[Try it]: Show each line of the records below where the word "andra" occurs.
Start of Extracted records
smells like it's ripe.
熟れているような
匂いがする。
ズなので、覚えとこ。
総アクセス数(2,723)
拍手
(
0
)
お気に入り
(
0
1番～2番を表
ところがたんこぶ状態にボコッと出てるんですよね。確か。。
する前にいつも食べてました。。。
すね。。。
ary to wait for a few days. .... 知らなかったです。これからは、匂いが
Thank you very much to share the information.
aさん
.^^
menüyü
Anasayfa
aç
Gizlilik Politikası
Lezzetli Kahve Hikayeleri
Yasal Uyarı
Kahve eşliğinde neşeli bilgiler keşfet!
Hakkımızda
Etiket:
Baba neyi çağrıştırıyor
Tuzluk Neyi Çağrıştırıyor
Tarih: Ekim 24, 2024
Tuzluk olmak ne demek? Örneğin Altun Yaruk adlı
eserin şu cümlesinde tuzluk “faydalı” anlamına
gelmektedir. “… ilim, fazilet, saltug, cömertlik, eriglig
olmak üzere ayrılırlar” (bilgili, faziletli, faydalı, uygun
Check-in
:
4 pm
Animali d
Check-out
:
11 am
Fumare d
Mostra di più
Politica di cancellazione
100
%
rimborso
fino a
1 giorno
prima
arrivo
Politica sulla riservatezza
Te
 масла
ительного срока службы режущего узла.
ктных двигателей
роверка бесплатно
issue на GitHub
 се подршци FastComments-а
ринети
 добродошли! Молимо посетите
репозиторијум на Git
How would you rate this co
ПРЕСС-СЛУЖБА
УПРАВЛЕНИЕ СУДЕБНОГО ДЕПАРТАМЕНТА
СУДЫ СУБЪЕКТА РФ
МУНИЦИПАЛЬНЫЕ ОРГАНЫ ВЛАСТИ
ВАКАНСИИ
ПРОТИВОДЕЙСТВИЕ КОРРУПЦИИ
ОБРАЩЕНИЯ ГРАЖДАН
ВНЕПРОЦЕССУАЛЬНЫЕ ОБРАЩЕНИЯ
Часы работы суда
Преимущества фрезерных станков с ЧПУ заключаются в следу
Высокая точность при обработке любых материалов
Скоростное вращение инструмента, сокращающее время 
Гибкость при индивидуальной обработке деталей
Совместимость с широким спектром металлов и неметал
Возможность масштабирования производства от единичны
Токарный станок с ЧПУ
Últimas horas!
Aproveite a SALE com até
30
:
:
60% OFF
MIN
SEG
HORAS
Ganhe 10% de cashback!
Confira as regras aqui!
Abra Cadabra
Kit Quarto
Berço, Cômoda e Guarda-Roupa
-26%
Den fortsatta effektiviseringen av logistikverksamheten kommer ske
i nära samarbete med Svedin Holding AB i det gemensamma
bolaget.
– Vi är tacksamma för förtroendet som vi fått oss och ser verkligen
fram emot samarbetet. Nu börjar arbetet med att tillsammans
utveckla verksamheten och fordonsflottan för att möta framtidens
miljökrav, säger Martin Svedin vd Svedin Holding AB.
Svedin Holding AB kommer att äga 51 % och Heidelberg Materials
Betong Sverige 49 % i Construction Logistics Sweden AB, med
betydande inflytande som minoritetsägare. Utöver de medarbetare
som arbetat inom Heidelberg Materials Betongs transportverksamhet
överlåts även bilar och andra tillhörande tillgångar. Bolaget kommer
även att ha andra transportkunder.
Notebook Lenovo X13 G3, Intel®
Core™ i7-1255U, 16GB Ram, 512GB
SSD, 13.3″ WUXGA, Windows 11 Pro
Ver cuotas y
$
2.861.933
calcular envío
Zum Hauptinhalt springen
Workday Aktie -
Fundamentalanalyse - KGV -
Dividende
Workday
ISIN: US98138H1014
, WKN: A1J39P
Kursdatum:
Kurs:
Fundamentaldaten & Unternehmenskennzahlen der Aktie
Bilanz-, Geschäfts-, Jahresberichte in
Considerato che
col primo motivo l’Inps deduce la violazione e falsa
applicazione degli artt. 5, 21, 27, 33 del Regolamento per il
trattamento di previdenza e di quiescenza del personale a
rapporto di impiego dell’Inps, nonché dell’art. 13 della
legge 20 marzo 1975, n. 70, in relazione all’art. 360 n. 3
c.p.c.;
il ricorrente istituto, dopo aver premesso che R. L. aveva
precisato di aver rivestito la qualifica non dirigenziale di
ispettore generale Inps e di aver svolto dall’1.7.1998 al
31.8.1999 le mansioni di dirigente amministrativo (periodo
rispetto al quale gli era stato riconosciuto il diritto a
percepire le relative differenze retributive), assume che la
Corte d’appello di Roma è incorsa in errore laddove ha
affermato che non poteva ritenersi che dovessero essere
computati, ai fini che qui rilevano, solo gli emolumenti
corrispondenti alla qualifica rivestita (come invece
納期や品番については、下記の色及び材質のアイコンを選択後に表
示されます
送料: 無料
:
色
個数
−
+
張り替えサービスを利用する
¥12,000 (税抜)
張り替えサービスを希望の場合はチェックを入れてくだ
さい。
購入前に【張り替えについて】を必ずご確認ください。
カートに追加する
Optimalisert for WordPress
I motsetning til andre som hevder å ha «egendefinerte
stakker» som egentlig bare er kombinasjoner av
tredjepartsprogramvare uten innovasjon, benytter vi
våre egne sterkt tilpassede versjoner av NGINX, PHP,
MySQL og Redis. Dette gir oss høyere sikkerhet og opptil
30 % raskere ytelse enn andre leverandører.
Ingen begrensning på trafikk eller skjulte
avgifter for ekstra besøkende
End of Extracted records
[Problem solution]:
överlåts även bilar och andra tillhörande tillgångar. Bolaget kommer
även att ha andra transportkunder.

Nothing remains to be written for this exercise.